**Task statement:** Please transcribe exactly the lines from the first line of the records below through the line containing "Growth -> Platform", including both, and omit all pictures.

**Source data:**
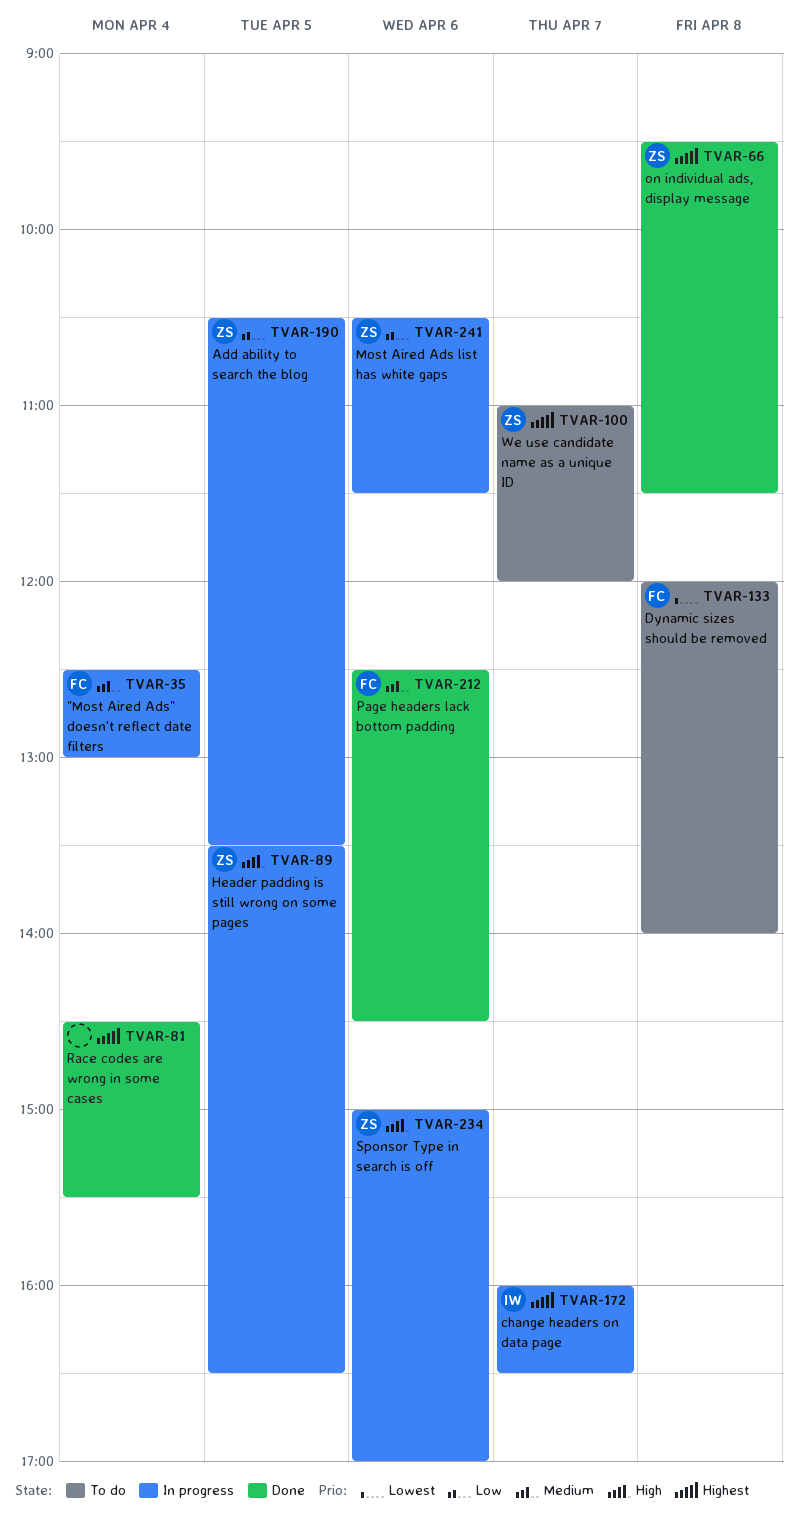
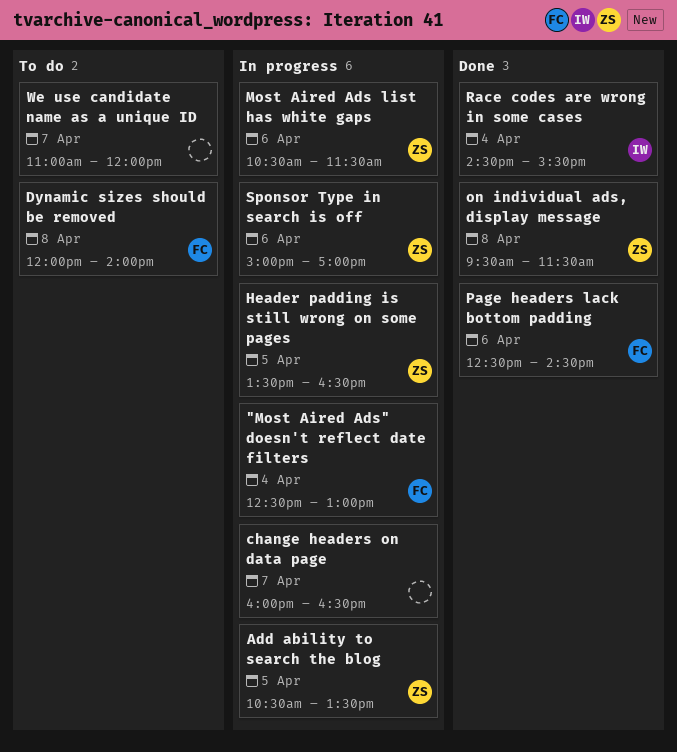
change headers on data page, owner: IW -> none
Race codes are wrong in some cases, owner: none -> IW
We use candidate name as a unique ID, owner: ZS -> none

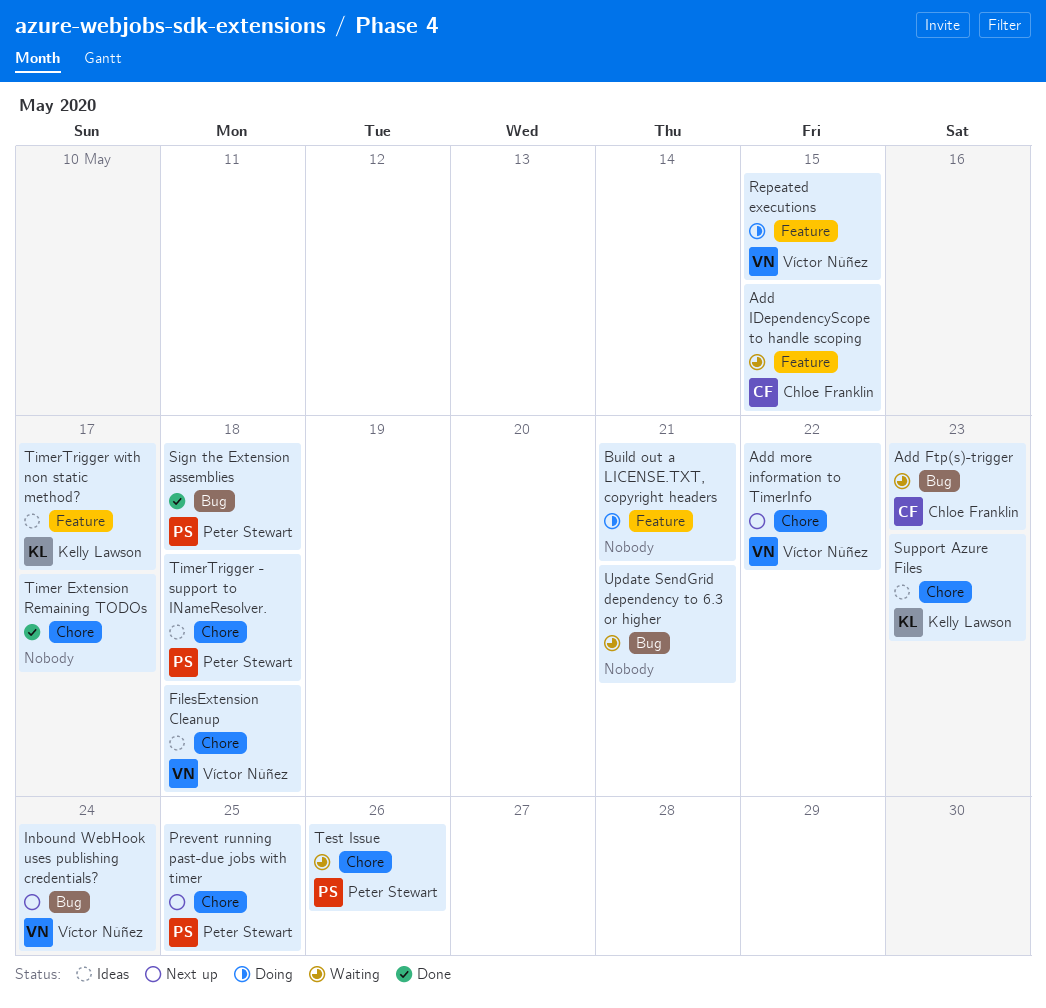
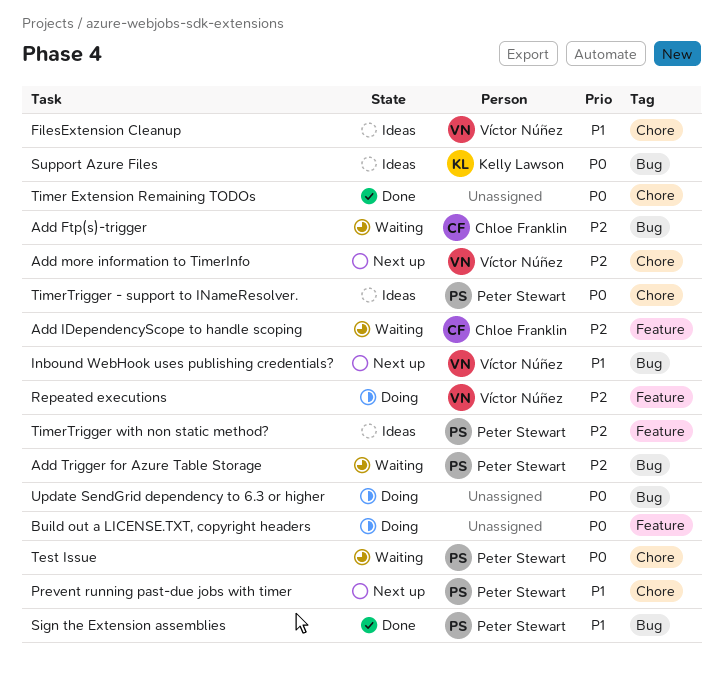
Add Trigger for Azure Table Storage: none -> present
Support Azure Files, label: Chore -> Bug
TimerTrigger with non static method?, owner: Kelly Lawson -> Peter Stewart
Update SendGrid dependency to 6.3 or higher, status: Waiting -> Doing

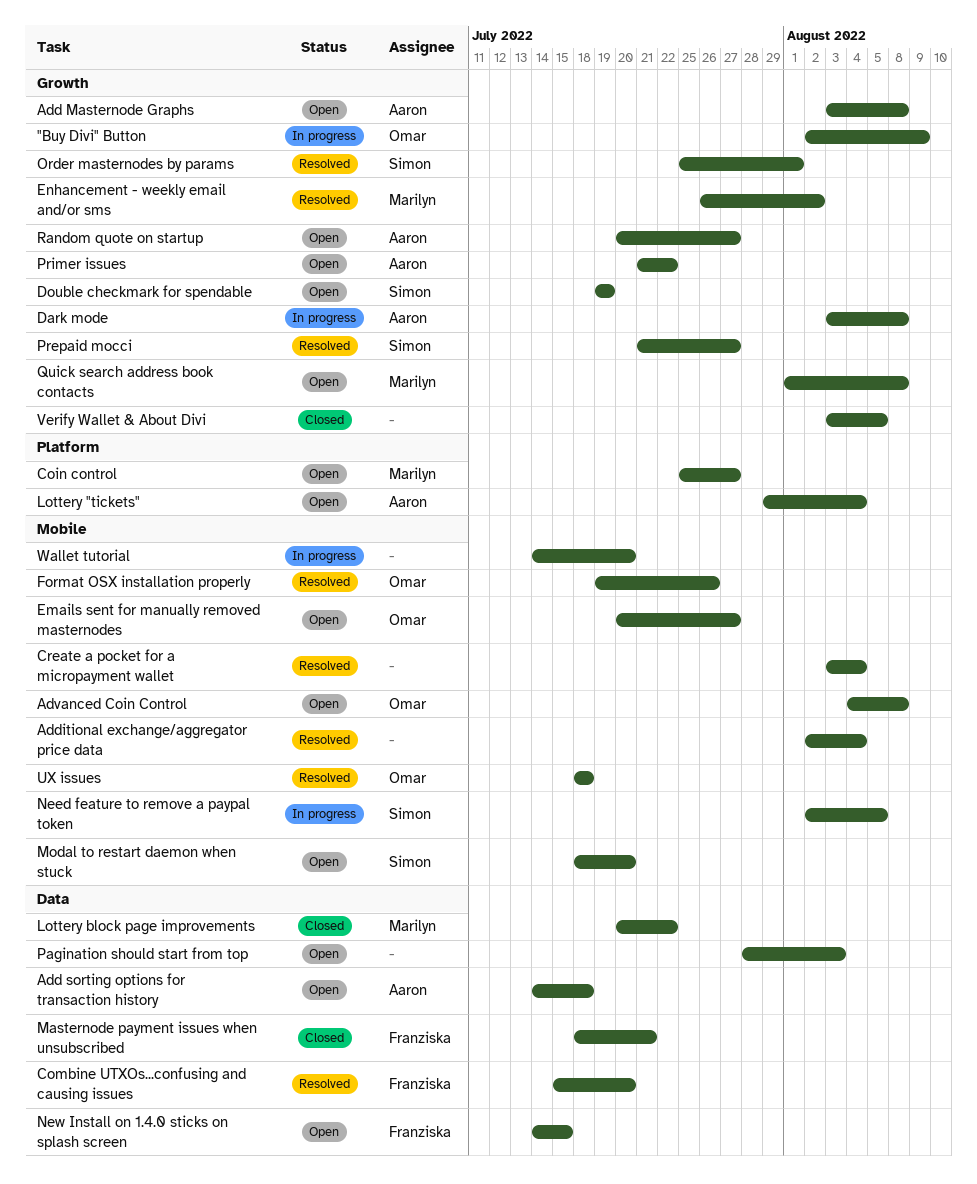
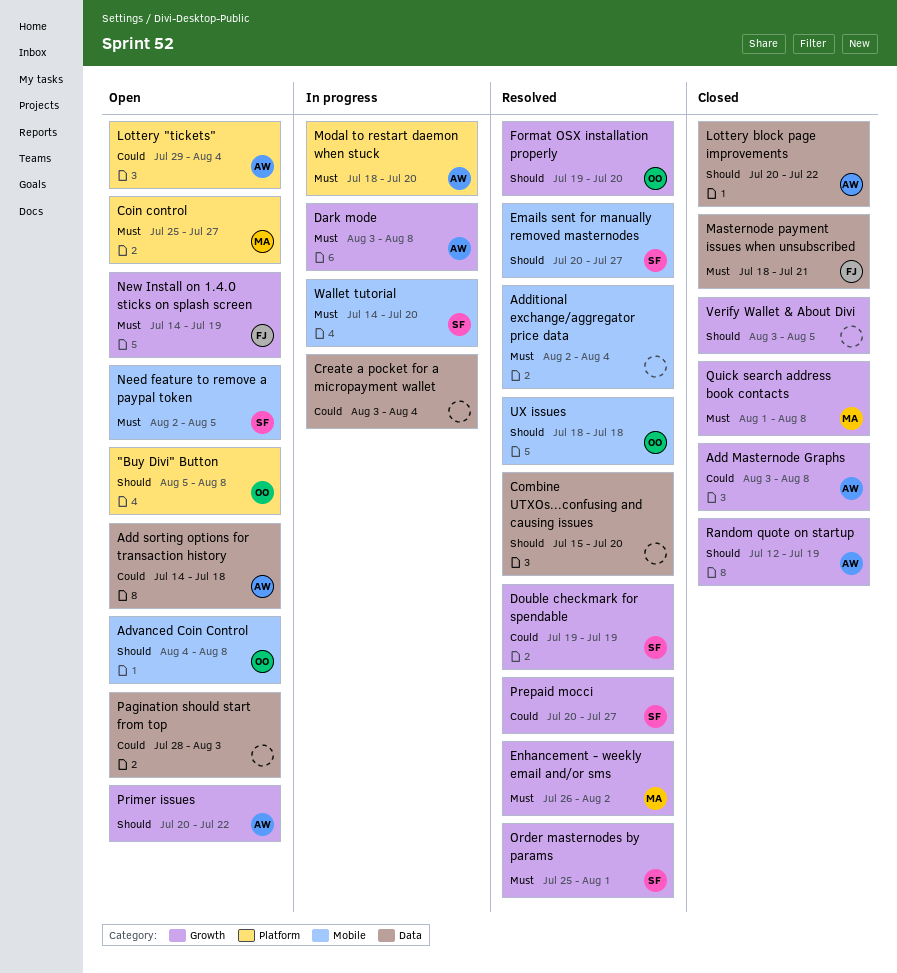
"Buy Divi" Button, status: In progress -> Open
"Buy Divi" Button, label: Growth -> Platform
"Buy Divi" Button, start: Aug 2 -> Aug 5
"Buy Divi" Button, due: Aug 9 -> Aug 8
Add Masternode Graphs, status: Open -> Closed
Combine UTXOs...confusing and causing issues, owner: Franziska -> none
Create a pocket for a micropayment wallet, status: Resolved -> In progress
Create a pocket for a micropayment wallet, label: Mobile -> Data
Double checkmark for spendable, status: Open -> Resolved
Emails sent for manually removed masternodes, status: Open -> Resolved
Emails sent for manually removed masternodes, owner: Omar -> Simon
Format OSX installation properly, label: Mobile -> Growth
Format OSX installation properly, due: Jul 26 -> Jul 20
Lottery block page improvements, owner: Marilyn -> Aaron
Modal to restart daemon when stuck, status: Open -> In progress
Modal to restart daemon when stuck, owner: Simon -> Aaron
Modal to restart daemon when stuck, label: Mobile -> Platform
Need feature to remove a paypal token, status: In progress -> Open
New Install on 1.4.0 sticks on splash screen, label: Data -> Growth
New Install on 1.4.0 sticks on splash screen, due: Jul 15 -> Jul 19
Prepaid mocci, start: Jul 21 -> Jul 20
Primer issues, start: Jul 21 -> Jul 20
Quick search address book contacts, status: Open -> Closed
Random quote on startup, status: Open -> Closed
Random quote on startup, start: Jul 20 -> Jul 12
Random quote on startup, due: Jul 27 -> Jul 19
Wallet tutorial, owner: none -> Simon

**Your solution:**
change headers on data page, owner: IW -> none
Race codes are wrong in some cases, owner: none -> IW
We use candidate name as a unique ID, owner: ZS -> none

Add Trigger for Azure Table Storage: none -> present
Support Azure Files, label: Chore -> Bug
TimerTrigger with non static method?, owner: Kelly Lawson -> Peter Stewart
Update SendGrid dependency to 6.3 or higher, status: Waiting -> Doing

"Buy Divi" Button, status: In progress -> Open
"Buy Divi" Button, label: Growth -> Platform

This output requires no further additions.